“Hotspot prigione per 80 giovani”. Il caso Taranto finisce alla Corte Ue
| Published on La Stampa | 29 August 2017 |
Non potevano uscire né contattare i familiari telefonicamente o via Internet. Un’ottantina di minori stranieri non accompagnati è stata trattenuta nell’hotspot di Taranto, dal 22 maggio scorso a fine luglio.
I giovani, provenienti da Gambia, Mali, Costa d’Avorio, Senegal e Bangladesh, di età compresa tra i quindici e i diciassette anni, sono arrivati in Italia con degli sbarchi, passando dalla Libia, esposti ad abusi e violenze, senza aver la possibilità di comunicare alle famiglie di essere vivi.
A denunciarlo alla Corte Europea dei diritti dell’uomo, è stato l’avvocato Dario Belluccio, del foro di Bari e componente del direttivo nazionale dell’Associazione per gli studi giuridici sull’immigrazione (ASGI), che ha visitato la struttura a inizio luglio insieme alla parlamentare Annalisa Pannarale, senza la quale sarebbe stato quasi impossibile l’ingresso nell’hotspot.
Da quando sono stati istituiti gli hotspot, non è la prima volta che accade. Anche nella Relazione sul sistema di protezione e accoglienza dei minori stranieri non accompagnati della Camera dei Deputati si legge che “la commissione ha potuto direttamente costatare la presenza di soggetti minori, accolti in strutture per loro inidonee, presso le quali permanevano anche per periodi di tempo protratti”.
Il ricorso per quattordici ragazzi, presentato con procedura d’urgenza, affinché fosse garantita la libertà personale dei minori, come sancisce l’articolo 13 della Costituzione Italiana, ha portato al trasferimento di questi giovani stranieri in adeguate strutture a fine luglio ma l’Italia dovrà comunque rispondere delle violazioni commesse nei confronti dei minori.

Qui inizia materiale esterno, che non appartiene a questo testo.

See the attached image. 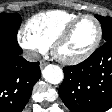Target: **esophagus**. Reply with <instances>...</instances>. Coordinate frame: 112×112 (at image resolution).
<instances>
[{
	"label": "esophagus",
	"mask_w": 112,
	"mask_h": 112,
	"mask_svg": "<svg viewBox=\"0 0 112 112\" xmlns=\"http://www.w3.org/2000/svg\"><path fill=\"white\" fill-rule=\"evenodd\" d=\"M46 65V62L44 61H40V68L43 69Z\"/></svg>",
	"instance_id": "34e87169"
}]
</instances>
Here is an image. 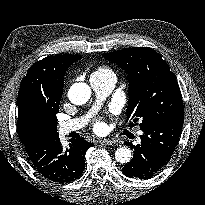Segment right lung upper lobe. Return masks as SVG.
I'll use <instances>...</instances> for the list:
<instances>
[{
  "mask_svg": "<svg viewBox=\"0 0 205 205\" xmlns=\"http://www.w3.org/2000/svg\"><path fill=\"white\" fill-rule=\"evenodd\" d=\"M80 58V55L48 56L30 67L21 82L17 99V130L22 143L57 134L43 110L60 103L65 72Z\"/></svg>",
  "mask_w": 205,
  "mask_h": 205,
  "instance_id": "obj_1",
  "label": "right lung upper lobe"
}]
</instances>
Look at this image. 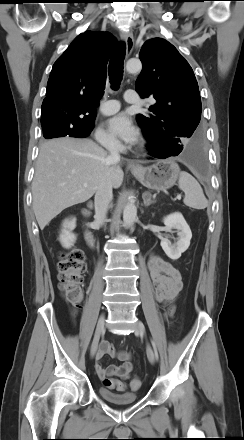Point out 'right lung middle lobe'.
I'll return each mask as SVG.
<instances>
[{
    "label": "right lung middle lobe",
    "instance_id": "right-lung-middle-lobe-1",
    "mask_svg": "<svg viewBox=\"0 0 244 440\" xmlns=\"http://www.w3.org/2000/svg\"><path fill=\"white\" fill-rule=\"evenodd\" d=\"M41 126L43 130V136L46 139L57 138V137H87L94 126V121L81 126H75L67 121L60 120H46L41 121Z\"/></svg>",
    "mask_w": 244,
    "mask_h": 440
}]
</instances>
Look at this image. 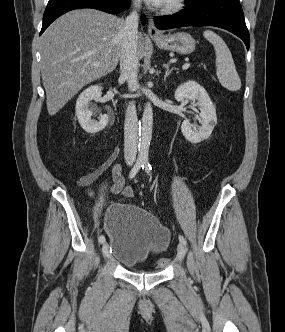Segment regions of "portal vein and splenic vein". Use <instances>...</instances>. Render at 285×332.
Masks as SVG:
<instances>
[{"mask_svg":"<svg viewBox=\"0 0 285 332\" xmlns=\"http://www.w3.org/2000/svg\"><path fill=\"white\" fill-rule=\"evenodd\" d=\"M95 66H99V64H94ZM190 67V64L189 63H185L184 65H183V70H186V69H188Z\"/></svg>","mask_w":285,"mask_h":332,"instance_id":"18ae733b","label":"portal vein and splenic vein"}]
</instances>
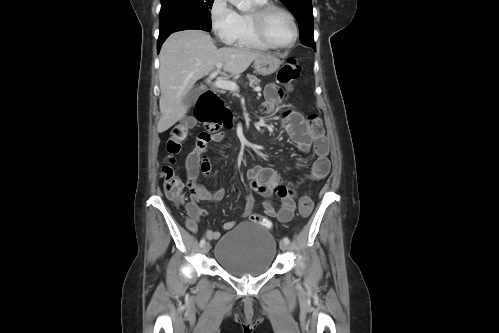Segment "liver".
I'll list each match as a JSON object with an SVG mask.
<instances>
[{
    "label": "liver",
    "mask_w": 499,
    "mask_h": 333,
    "mask_svg": "<svg viewBox=\"0 0 499 333\" xmlns=\"http://www.w3.org/2000/svg\"><path fill=\"white\" fill-rule=\"evenodd\" d=\"M266 54L245 48H217L211 36L202 30H184L171 34L160 51L159 106L161 117L157 131L162 133L185 117L184 98L196 81L211 73L217 63L231 75L244 72L253 61Z\"/></svg>",
    "instance_id": "obj_1"
}]
</instances>
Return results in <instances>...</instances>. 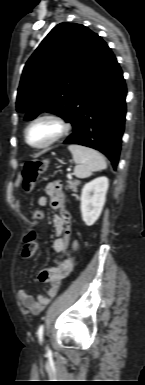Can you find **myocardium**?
<instances>
[{
    "label": "myocardium",
    "mask_w": 145,
    "mask_h": 385,
    "mask_svg": "<svg viewBox=\"0 0 145 385\" xmlns=\"http://www.w3.org/2000/svg\"><path fill=\"white\" fill-rule=\"evenodd\" d=\"M45 120L55 123L58 126L59 131L50 141L46 142L45 144L34 145L29 141V138H28L29 130L36 123H38L40 121H45ZM70 129H71L70 124L60 115H57L54 113H43V114H40V115L36 116L35 118H33L27 124V126L24 130V139H25L26 144L29 147H31L33 149H37V150H42V149H46V148L54 145L55 143L59 142L60 140H62L65 136L68 135V133L70 132Z\"/></svg>",
    "instance_id": "obj_1"
}]
</instances>
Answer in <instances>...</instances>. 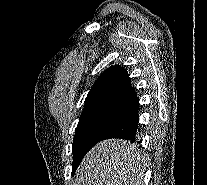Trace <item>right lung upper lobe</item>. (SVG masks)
Here are the masks:
<instances>
[{"instance_id": "obj_1", "label": "right lung upper lobe", "mask_w": 207, "mask_h": 185, "mask_svg": "<svg viewBox=\"0 0 207 185\" xmlns=\"http://www.w3.org/2000/svg\"><path fill=\"white\" fill-rule=\"evenodd\" d=\"M138 101L135 89L124 68L112 66L106 69L88 93L84 111L110 109L125 112Z\"/></svg>"}]
</instances>
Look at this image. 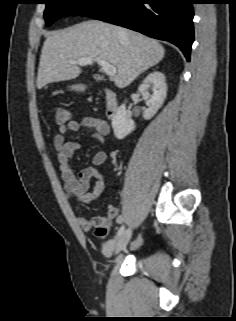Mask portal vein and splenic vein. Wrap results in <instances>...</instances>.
Here are the masks:
<instances>
[{"label": "portal vein and splenic vein", "instance_id": "18ae733b", "mask_svg": "<svg viewBox=\"0 0 236 321\" xmlns=\"http://www.w3.org/2000/svg\"><path fill=\"white\" fill-rule=\"evenodd\" d=\"M93 61H96L108 76L114 77L116 75V67L101 59L95 60L93 58H82L79 60H72L70 63L80 65V66H85L93 63Z\"/></svg>", "mask_w": 236, "mask_h": 321}]
</instances>
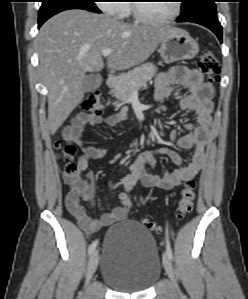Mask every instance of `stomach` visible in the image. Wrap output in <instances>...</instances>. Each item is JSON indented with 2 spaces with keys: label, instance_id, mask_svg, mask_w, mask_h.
<instances>
[{
  "label": "stomach",
  "instance_id": "obj_1",
  "mask_svg": "<svg viewBox=\"0 0 248 299\" xmlns=\"http://www.w3.org/2000/svg\"><path fill=\"white\" fill-rule=\"evenodd\" d=\"M198 51V43L186 31L178 28H172L159 47L160 55L167 64L192 59Z\"/></svg>",
  "mask_w": 248,
  "mask_h": 299
}]
</instances>
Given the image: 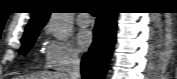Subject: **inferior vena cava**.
<instances>
[{
	"instance_id": "obj_1",
	"label": "inferior vena cava",
	"mask_w": 177,
	"mask_h": 79,
	"mask_svg": "<svg viewBox=\"0 0 177 79\" xmlns=\"http://www.w3.org/2000/svg\"><path fill=\"white\" fill-rule=\"evenodd\" d=\"M67 75L70 79H80V59L77 54L71 53L67 65Z\"/></svg>"
}]
</instances>
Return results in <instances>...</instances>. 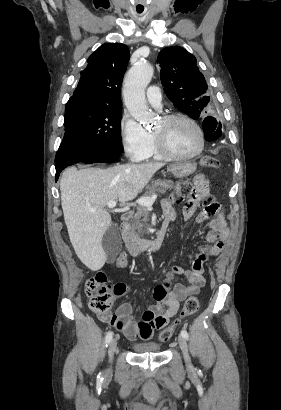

“La struttura è paragonabile a un lager”, spiega al telefono l’avvocato Dario Belluccio, “i minori sono stati messi in una tendostruttura affollata, a quaranta gradi. Dormivano sui materassini per terra, privi di lenzuola, senza un’adeguata condizione igienico-sanitaria e in condizioni di promiscuità, all’interno di una struttura isolata, circondata da una doppia cancellata con i militari e forze di polizia”.
Secondo la legge Zampa sulla protezione dei minori stranieri non accompagnati, approvata dalla Camera lo scorso 29 marzo, i minorenni devono essere accolti in strutture di prima accoglienza a loro dedicate e la permanenza deve durare massimo trenta giorni.
L’Italia rischia, quindi, un’altra sanzione da parte della Corte Europea dei diritti dell’uomo. Con la sentenza Khlaifia del 15 dicembre 2016, la Grande Camera della Corte Europea dei Diritti dell’Uomo, ha condannato l’Italia per il trattenimento illegittimo di tre cittadini tunisini, all’interno del Centro di primo soccorso e accoglienza di Lampedusa, in seguito rimpatriati. La sentenza è di primaria importanza perché mette in discussione le prassi detentive all’interno degli hotspots.
“Si parla di persone che non hanno fatto nulla di male. Sono ragazzi che hanno vissuto le peggio cose, a cui bisognerebbe offrire servizi adeguati e non rinchiuderli in modo arbitrario dentro un hotspot, anche perché nessuna legge lo prevede”, conclude l’avvocato.